You missed the part where it strangles every other plant around it, and grows back regardless of how aggressively it's removed. Also the stabbing, lots of stabbing.
When I was a kid, we moved way out into the country, with a man made lake kinda smack in the middle of the property (we weren’t well off, my parents were just boomers with no sense of money).
On the other side of the lake was about 3 acres of blackberry brambles and literally nothing else.
My mother… decided we kids needed to harvest it every single year for jelly, because she wasn’t about to do it and get mangled.. we were required to get 5 gallons each every month they grew.
And now if I never see another blackberry, it’ll be too soon. None of us even really liked blackberry that much.. she gave most of the jelly away.
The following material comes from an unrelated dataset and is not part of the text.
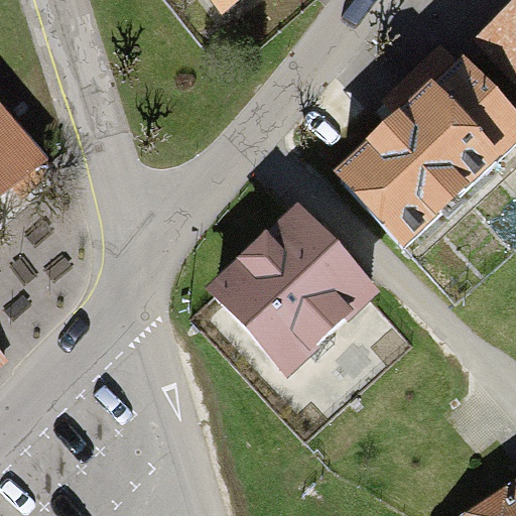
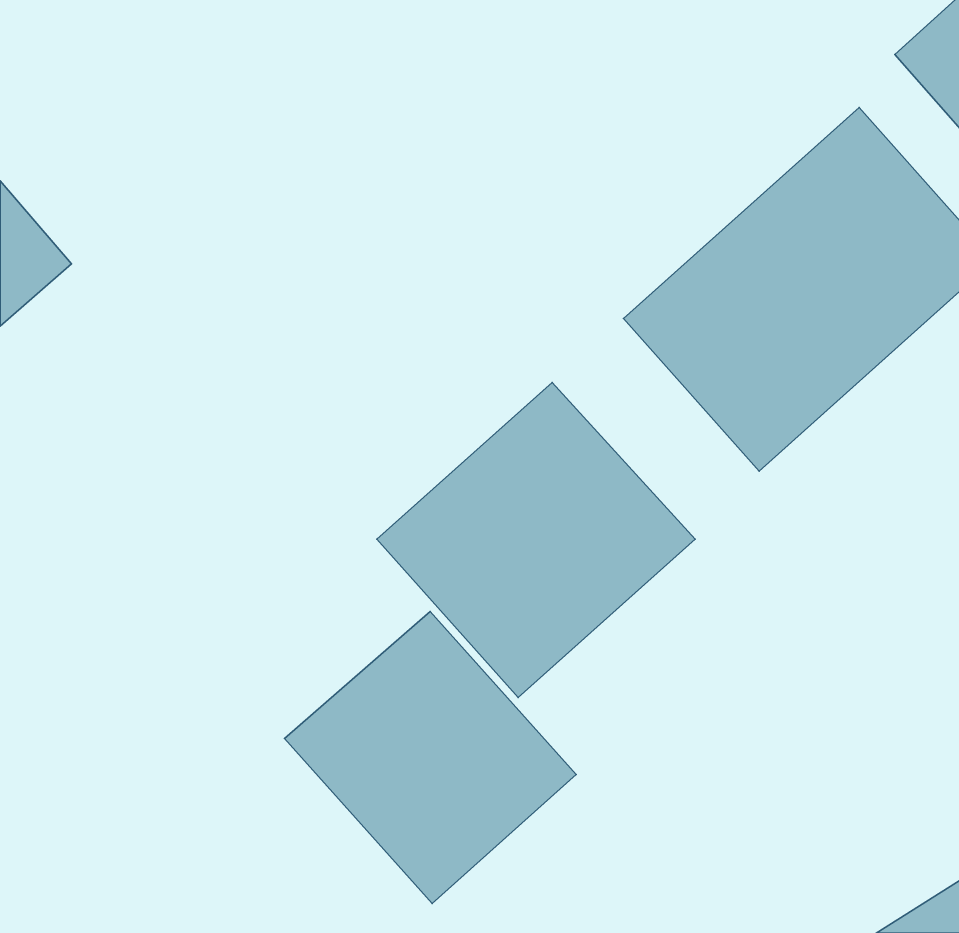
building: none -> [285,611,576,903]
I think they're delicious when they're ripe, but I'll only harvest the easiest, safest ones around the edge of the bush. That job you and your siblings did sounds hella painful. The thorns will sometimes snag me when I'm hiking and it's like peeling a layer of needles off my skin when removing the vine.
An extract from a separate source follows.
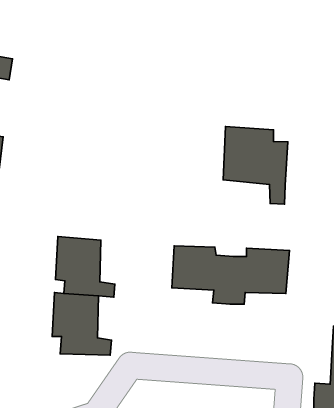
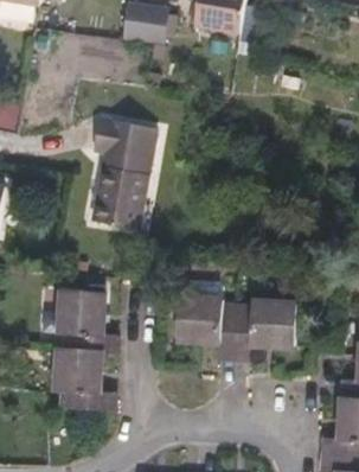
building: none -> [91,119,155,227]
building: [223,127,288,204] -> none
That property sounds like a wonderful place to grow up though. Lots of land to explore, and a lake to swim in? Yes please!
I was eating blackberries from the forest yesterday, and spitting the seeds out as I walked around my yard, and then I realized in horror what I was doing.
I never saw a blackberry this size and form. In my country they have the shape of the one just before the center of the picture. They grow a bit more as they turn black but that's it.